:: Exercise requirements ::
Rewrite the data below with every "hour lines" changed to "hour marks", keeping everything else the same.

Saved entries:
==============================

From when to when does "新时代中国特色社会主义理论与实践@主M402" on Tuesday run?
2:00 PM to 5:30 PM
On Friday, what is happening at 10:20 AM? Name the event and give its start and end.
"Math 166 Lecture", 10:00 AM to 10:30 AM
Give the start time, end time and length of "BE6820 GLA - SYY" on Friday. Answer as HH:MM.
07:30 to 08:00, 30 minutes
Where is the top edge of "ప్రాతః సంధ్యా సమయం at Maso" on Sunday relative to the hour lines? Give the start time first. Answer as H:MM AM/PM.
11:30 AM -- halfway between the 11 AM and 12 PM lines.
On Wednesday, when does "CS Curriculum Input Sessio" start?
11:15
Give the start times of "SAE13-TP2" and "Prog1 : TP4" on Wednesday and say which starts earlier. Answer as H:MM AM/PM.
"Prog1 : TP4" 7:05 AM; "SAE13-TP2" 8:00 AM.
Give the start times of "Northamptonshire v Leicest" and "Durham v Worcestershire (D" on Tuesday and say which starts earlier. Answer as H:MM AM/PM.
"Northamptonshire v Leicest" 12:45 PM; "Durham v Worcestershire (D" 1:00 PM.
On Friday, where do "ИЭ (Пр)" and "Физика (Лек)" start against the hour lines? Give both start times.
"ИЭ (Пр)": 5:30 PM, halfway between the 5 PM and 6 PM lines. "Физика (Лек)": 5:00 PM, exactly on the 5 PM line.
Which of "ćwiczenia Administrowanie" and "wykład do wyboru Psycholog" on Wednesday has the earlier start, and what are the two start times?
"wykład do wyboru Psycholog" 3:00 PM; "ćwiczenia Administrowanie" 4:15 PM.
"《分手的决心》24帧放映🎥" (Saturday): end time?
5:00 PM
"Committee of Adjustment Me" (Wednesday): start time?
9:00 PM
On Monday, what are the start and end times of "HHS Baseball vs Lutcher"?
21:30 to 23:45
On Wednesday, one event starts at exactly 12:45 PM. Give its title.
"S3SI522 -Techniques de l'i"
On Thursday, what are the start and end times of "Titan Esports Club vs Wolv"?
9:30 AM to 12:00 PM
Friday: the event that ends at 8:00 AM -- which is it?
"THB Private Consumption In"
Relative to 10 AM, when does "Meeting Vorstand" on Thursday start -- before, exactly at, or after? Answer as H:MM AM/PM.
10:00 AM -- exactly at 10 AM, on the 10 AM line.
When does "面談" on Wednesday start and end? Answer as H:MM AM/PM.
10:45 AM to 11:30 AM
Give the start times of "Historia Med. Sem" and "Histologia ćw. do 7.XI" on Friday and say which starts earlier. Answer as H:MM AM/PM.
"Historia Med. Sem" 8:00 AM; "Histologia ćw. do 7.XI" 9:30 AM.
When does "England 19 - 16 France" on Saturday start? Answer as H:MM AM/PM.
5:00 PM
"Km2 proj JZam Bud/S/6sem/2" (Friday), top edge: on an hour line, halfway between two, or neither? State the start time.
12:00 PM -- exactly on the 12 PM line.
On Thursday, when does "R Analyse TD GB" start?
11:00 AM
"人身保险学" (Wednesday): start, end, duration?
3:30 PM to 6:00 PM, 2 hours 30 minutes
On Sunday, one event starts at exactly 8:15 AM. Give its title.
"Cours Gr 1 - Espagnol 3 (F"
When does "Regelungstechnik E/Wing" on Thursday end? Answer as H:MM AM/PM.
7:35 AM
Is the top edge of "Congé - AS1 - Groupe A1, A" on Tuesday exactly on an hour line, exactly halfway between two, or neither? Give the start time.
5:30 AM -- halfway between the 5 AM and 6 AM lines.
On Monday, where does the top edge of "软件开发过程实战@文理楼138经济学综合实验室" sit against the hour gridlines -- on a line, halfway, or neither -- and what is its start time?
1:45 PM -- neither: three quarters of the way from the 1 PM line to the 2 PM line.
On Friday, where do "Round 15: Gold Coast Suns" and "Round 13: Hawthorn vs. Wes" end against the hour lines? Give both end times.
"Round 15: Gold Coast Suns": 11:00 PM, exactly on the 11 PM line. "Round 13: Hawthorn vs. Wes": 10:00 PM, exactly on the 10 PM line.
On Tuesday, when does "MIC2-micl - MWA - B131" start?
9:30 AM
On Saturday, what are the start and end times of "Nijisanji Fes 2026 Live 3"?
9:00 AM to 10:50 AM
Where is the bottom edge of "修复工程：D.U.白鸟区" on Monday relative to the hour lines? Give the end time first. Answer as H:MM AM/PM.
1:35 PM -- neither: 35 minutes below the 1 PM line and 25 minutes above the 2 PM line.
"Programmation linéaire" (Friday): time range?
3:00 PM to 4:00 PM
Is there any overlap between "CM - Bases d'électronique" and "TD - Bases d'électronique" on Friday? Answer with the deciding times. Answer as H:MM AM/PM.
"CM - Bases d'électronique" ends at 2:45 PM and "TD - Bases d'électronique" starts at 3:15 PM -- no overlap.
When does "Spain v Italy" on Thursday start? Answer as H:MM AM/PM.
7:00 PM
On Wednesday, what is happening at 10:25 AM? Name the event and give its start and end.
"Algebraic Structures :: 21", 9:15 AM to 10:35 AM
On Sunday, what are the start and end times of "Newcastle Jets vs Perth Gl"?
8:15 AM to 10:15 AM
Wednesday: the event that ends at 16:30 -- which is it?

==============================

:: Output of the exercise ::
From when to when does "新时代中国特色社会主义理论与实践@主M402" on Tuesday run?
2:00 PM to 5:30 PM
On Friday, what is happening at 10:20 AM? Name the event and give its start and end.
"Math 166 Lecture", 10:00 AM to 10:30 AM
Give the start time, end time and length of "BE6820 GLA - SYY" on Friday. Answer as HH:MM.
07:30 to 08:00, 30 minutes
Where is the top edge of "ప్రాతః సంధ్యా సమయం at Maso" on Sunday relative to the hour marks? Give the start time first. Answer as H:MM AM/PM.
11:30 AM -- halfway between the 11 AM and 12 PM lines.
On Wednesday, when does "CS Curriculum Input Sessio" start?
11:15
Give the start times of "SAE13-TP2" and "Prog1 : TP4" on Wednesday and say which starts earlier. Answer as H:MM AM/PM.
"Prog1 : TP4" 7:05 AM; "SAE13-TP2" 8:00 AM.
Give the start times of "Northamptonshire v Leicest" and "Durham v Worcestershire (D" on Tuesday and say which starts earlier. Answer as H:MM AM/PM.
"Northamptonshire v Leicest" 12:45 PM; "Durham v Worcestershire (D" 1:00 PM.
On Friday, where do "ИЭ (Пр)" and "Физика (Лек)" start against the hour marks? Give both start times.
"ИЭ (Пр)": 5:30 PM, halfway between the 5 PM and 6 PM lines. "Физика (Лек)": 5:00 PM, exactly on the 5 PM line.
Which of "ćwiczenia Administrowanie" and "wykład do wyboru Psycholog" on Wednesday has the earlier start, and what are the two start times?
"wykład do wyboru Psycholog" 3:00 PM; "ćwiczenia Administrowanie" 4:15 PM.
"《分手的决心》24帧放映🎥" (Saturday): end time?
5:00 PM
"Committee of Adjustment Me" (Wednesday): start time?
9:00 PM
On Monday, what are the start and end times of "HHS Baseball vs Lutcher"?
21:30 to 23:45
On Wednesday, one event starts at exactly 12:45 PM. Give its title.
"S3SI522 -Techniques de l'i"
On Thursday, what are the start and end times of "Titan Esports Club vs Wolv"?
9:30 AM to 12:00 PM
Friday: the event that ends at 8:00 AM -- which is it?
"THB Private Consumption In"
Relative to 10 AM, when does "Meeting Vorstand" on Thursday start -- before, exactly at, or after? Answer as H:MM AM/PM.
10:00 AM -- exactly at 10 AM, on the 10 AM line.
When does "面談" on Wednesday start and end? Answer as H:MM AM/PM.
10:45 AM to 11:30 AM
Give the start times of "Historia Med. Sem" and "Histologia ćw. do 7.XI" on Friday and say which starts earlier. Answer as H:MM AM/PM.
"Historia Med. Sem" 8:00 AM; "Histologia ćw. do 7.XI" 9:30 AM.
When does "England 19 - 16 France" on Saturday start? Answer as H:MM AM/PM.
5:00 PM
"Km2 proj JZam Bud/S/6sem/2" (Friday), top edge: on an hour line, halfway between two, or neither? State the start time.
12:00 PM -- exactly on the 12 PM line.
On Thursday, when does "R Analyse TD GB" start?
11:00 AM
"人身保险学" (Wednesday): start, end, duration?
3:30 PM to 6:00 PM, 2 hours 30 minutes
On Sunday, one event starts at exactly 8:15 AM. Give its title.
"Cours Gr 1 - Espagnol 3 (F"
When does "Regelungstechnik E/Wing" on Thursday end? Answer as H:MM AM/PM.
7:35 AM
Is the top edge of "Congé - AS1 - Groupe A1, A" on Tuesday exactly on an hour line, exactly halfway between two, or neither? Give the start time.
5:30 AM -- halfway between the 5 AM and 6 AM lines.
On Monday, where does the top edge of "软件开发过程实战@文理楼138经济学综合实验室" sit against the hour gridlines -- on a line, halfway, or neither -- and what is its start time?
1:45 PM -- neither: three quarters of the way from the 1 PM line to the 2 PM line.
On Friday, where do "Round 15: Gold Coast Suns" and "Round 13: Hawthorn vs. Wes" end against the hour marks? Give both end times.
"Round 15: Gold Coast Suns": 11:00 PM, exactly on the 11 PM line. "Round 13: Hawthorn vs. Wes": 10:00 PM, exactly on the 10 PM line.
On Tuesday, when does "MIC2-micl - MWA - B131" start?
9:30 AM
On Saturday, what are the start and end times of "Nijisanji Fes 2026 Live 3"?
9:00 AM to 10:50 AM
Where is the bottom edge of "修复工程：D.U.白鸟区" on Monday relative to the hour marks? Give the end time first. Answer as H:MM AM/PM.
1:35 PM -- neither: 35 minutes below the 1 PM line and 25 minutes above the 2 PM line.
"Programmation linéaire" (Friday): time range?
3:00 PM to 4:00 PM
Is there any overlap between "CM - Bases d'électronique" and "TD - Bases d'électronique" on Friday? Answer with the deciding times. Answer as H:MM AM/PM.
"CM - Bases d'électronique" ends at 2:45 PM and "TD - Bases d'électronique" starts at 3:15 PM -- no overlap.
When does "Spain v Italy" on Thursday start? Answer as H:MM AM/PM.
7:00 PM
On Wednesday, what is happening at 10:25 AM? Name the event and give its start and end.
"Algebraic Structures :: 21", 9:15 AM to 10:35 AM
On Sunday, what are the start and end times of "Newcastle Jets vs Perth Gl"?
8:15 AM to 10:15 AM
Wednesday: the event that ends at 16:30 -- which is it?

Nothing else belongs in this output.